* _Passage for review_:
________________
Tuesday, July 17, 2007

By God, I love Jason Whitlock

I don't always agree with Mr. Jason Whitlock of the Kansas City Star. That being said, everyone should read what he says right here in answering questions #2 and #3.

Well said, sir. Well said.

Monday, July 16, 2007

Does anyone here know math?

ESPN's MLB page has a poll up asking viewers which team will be the next team in Major League baseball to lose its 10,000th game as a franchise. The choices are the Braves (9681 losses), Cubs (9425 losses), and Reds (9341 losses).

Only 47% of responders have voted for the Braves, presumably because they are a perennially good team and the Cubs and Reds are not. There's only one problem: the Braves are 276 losses "ahead" of the Cubs, with only 319 losses to go. The Cubs would have to lose at nearly twice the rate of the Braves for about the next five years to catch them. Even if the Braves play at a 100 win per season pace until their 10,000 loss and the Cubs play at a 100 loss per season pace until their 10,000 loss, the Braves will still get there first.
________________
* _Recorded data_:
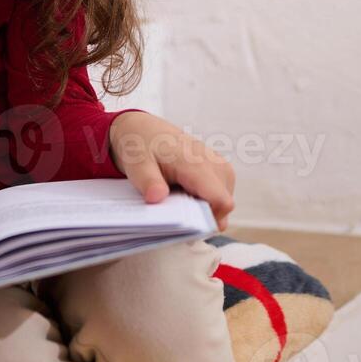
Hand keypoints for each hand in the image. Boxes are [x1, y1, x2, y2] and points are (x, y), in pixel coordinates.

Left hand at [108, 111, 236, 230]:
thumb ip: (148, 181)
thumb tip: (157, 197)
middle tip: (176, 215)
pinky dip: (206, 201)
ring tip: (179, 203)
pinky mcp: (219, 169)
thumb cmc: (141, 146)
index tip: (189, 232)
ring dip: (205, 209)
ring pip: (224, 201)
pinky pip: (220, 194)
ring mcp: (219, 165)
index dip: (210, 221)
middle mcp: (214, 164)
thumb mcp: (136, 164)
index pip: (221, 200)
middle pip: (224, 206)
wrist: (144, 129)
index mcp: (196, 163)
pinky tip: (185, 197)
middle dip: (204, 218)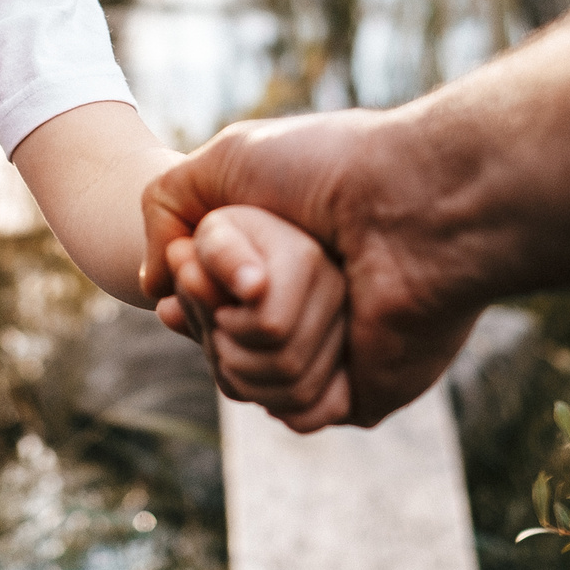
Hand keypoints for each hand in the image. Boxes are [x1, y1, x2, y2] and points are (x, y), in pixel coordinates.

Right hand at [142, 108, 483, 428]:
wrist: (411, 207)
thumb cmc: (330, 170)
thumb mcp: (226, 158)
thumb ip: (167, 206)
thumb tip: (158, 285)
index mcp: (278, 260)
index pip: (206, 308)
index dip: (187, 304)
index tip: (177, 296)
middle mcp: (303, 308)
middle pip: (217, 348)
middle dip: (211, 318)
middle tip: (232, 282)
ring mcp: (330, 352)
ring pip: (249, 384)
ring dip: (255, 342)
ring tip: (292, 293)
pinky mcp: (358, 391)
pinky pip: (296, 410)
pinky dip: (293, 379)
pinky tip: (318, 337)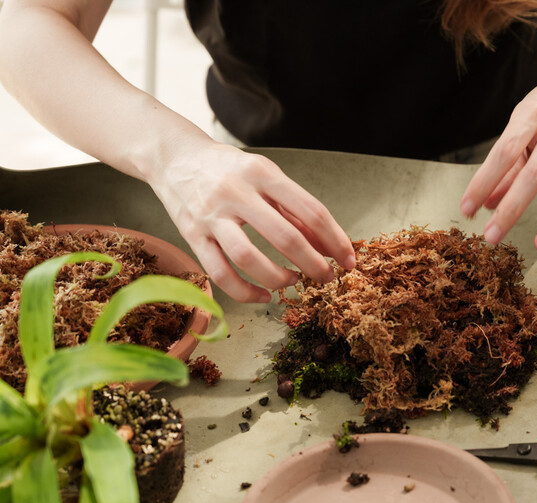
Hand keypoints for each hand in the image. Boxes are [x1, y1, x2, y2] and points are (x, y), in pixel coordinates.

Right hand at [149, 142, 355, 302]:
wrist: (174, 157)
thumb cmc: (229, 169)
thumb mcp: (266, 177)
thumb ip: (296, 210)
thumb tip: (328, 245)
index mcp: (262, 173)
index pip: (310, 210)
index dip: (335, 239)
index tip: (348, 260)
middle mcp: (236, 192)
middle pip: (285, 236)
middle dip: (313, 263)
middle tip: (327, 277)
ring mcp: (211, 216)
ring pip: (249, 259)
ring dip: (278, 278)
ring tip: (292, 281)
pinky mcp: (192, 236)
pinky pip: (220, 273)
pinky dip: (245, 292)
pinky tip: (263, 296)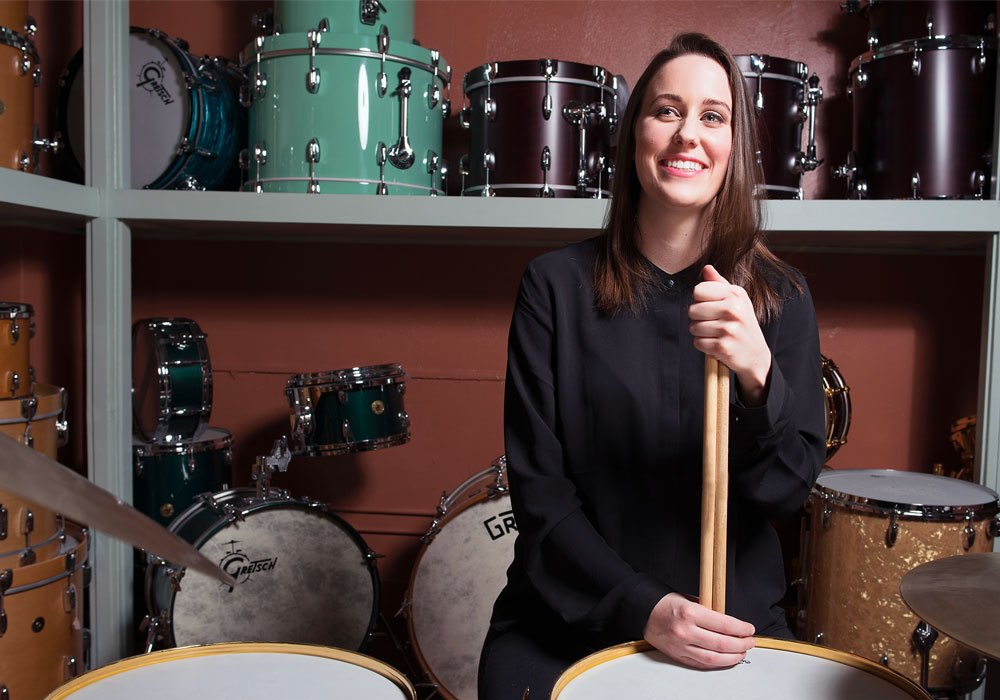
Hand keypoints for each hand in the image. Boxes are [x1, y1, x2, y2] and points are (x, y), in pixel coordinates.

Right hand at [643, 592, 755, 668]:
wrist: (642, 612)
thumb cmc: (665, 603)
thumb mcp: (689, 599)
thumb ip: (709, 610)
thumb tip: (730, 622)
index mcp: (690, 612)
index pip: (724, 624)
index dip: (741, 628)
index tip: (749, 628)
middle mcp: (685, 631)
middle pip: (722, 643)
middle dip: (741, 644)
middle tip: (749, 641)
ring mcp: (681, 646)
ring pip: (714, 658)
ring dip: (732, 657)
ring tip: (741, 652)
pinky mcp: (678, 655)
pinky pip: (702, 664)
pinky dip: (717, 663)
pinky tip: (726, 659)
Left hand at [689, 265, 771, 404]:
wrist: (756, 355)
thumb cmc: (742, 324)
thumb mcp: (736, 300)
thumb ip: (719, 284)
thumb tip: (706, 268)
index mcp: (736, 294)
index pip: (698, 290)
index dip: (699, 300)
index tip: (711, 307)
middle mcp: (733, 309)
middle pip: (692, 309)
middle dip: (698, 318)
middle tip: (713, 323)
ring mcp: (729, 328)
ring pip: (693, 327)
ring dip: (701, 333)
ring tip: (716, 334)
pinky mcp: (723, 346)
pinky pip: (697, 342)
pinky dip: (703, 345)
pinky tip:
________________
* _Aim of the task_: Reproduce verbatim the passage of the sports blog starting at "I don't always" and ending at "questions #2 and #3.". Rely solely on the sports blog.

* _Worked solution_:
I don't always agree with Mr. Jason Whitlock of the Kansas City Star. That being said, everyone should read what he says right here in answering questions #2 and #3.